Le restaurant Jenny étant en dehors d’un secteur où le patrimoine est protégé, il était difficile de réclamer la préservation de la décoration intérieure, pourtant unique en son genre à Paris. Il ne semble pas d’ailleurs que la mairie de madame Hidalgo ou le ministère de la Culture se soient précipités pour empêcher le massacre. Ironie contemporaine : on détruit les vieux décors authentiques pendant des cafés ou des restaurants tout neufs font fabriquer des simulacres en toc de troquets patinés.
« Chez Jenny » avait été fondé en 1932 par Robert Jenny, un restaurateur strasbourgeois qui avait débarqué l’année précédente de son Alsace natale en parlant à peine le français. Robert avait fait ses armes parisiennes en ouvrant une « winstub » (bar à vins et à bières) dans un pavillon de l’exposition coloniale de 1931, porte Dorée. Quelque chose me dit qu’on n’est pas près de revoir une exposition coloniale de sitôt. Ce n’est plus dans l’air du temps. La «winstub» est un gros succès qui permet à Robert Jenny d’acheter un estaminet boulevard du Temple. « Chez Jenny » est né. Mais Robert se languit de son Alsace. Il regagne ses pénates deux ans plus tard et vend sa brasserie à un restaurateur de Colmar. On passe du bas au haut Rhin, mais on reste entre Alsaciens.
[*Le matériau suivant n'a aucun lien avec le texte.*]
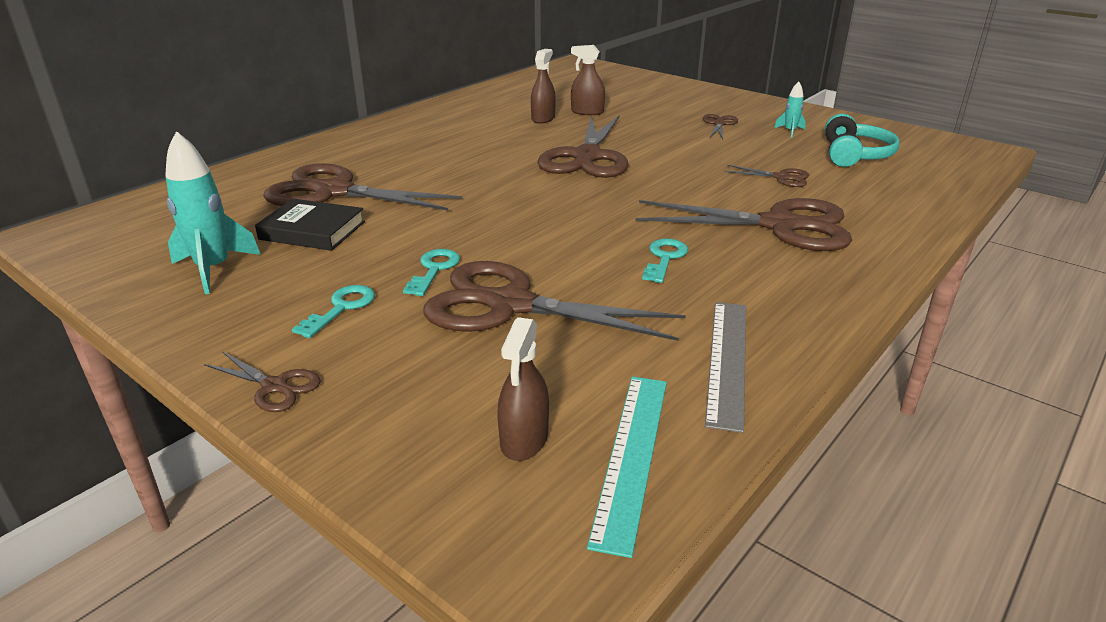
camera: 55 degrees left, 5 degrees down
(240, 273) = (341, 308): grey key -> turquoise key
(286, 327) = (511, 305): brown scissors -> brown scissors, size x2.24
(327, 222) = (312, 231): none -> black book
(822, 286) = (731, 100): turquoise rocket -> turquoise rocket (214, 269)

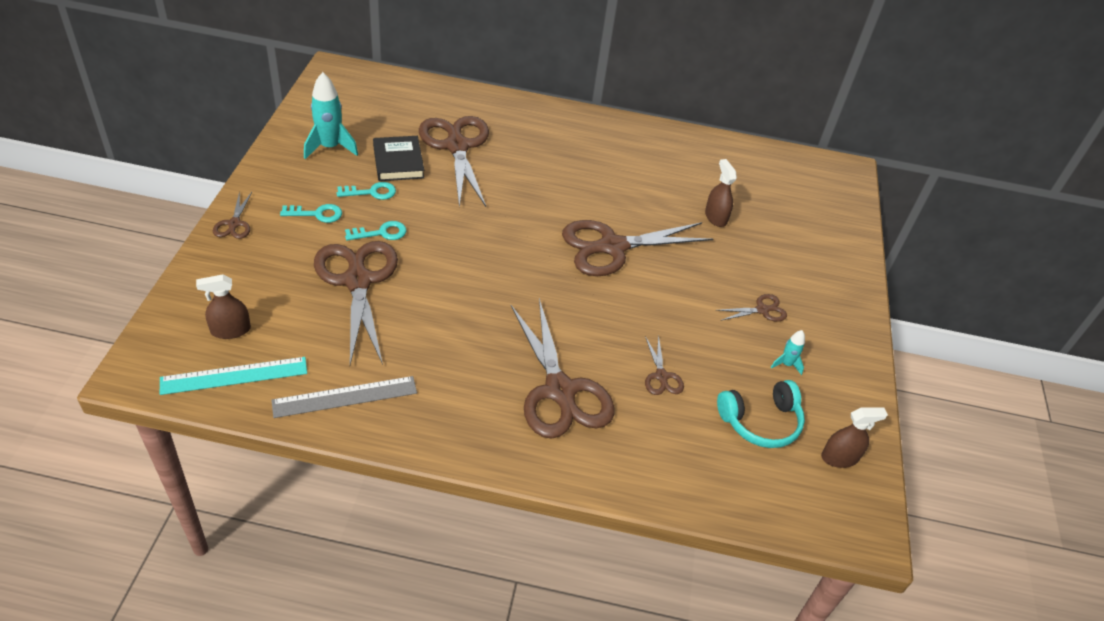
camera: 55 degrees right, 15 degrees up
(543, 118) = (676, 196): brown spray bottle -> brown spray bottle (839, 457)
(664, 258) = (462, 336): turquoise key -> turquoise key (371, 192)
Plus tard, l’établissement changera plusieurs fois de propriétaires.
Ces dernières années, le quartier se transforme et Jenny est mal situé près de cette place qui attire des manifestations de plus en plus nombreuses et parfois les violences. Pendant presque deux ans, les « gilets jaunes » forcent les commerçants du quartier à fermer et à se barricader presque chaque samedi. Jenny est exposé, comme les autres. Les rassemblements syndicaux contre la réforme des retraites passent aussi, semaine après semaine, sur le boulevard du Temple entre Bastille et République, devant la devanture du restaurant alsacien. La clientèle, plutôt bourgeoise, déserte l’enseigne. Le chiffre d’affaires dégringole. Trop de personnel à payer. La vente a lieu avant le confinement. Pas besoin du Coronavirus pour donner l’estocade.
« Chez Jenny », c’est fini. Le « bouillon République » ouvrira bientôt. C’est ainsi que Jenny a bu le bouillon.